Can you arrange the lines of the material below as a numbered list, skipping any blank lines and leaving the pictures out?

Extracted data entries:
══════════
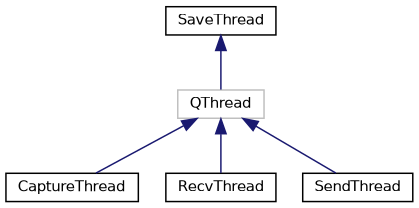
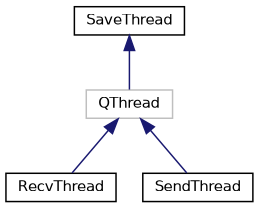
  digraph {
    rankdir=TB
    node [color=black fillcolor=white fontname=Helvetica fontsize=10 shape=record style=filled]
    edge [color=midnightblue dir=back fontname=Helvetica fontsize=10 labelfontname=Helvetica labelfontsize=10 style=solid]
    n1 [color=grey75 height=0.2 label=QThread width=0.4]
-   n2 [height=0.2 label=CaptureThread width=0.4]
    n3 [height=0.2 label=RecvThread width=0.4]
    n4 [height=0.2 label=SendThread width=0.4]
    n5 [height=0.2 label=SaveThread width=0.4]
-   n1 -> n2
    n1 -> n3
    n1 -> n4
    n5 -> n1
  }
══════════
• [Task output]:
1.   digraph {
2.     rankdir=TB
3.     node [color=black fillcolor=white fontname=Helvetica fontsize=10 shape=record style=filled]
4.     edge [color=midnightblue dir=back fontname=Helvetica fontsize=10 labelfontname=Helvetica labelfontsize=10 style=solid]
5.     n1 [color=grey75 height=0.2 label=QThread width=0.4]
6. -   n2 [height=0.2 label=CaptureThread width=0.4]
7.     n3 [height=0.2 label=RecvThread width=0.4]
8.     n4 [height=0.2 label=SendThread width=0.4]
9.     n5 [height=0.2 label=SaveThread width=0.4]
10. -   n1 -> n2
11.     n1 -> n3
12.     n1 -> n4
13.     n5 -> n1
14.   }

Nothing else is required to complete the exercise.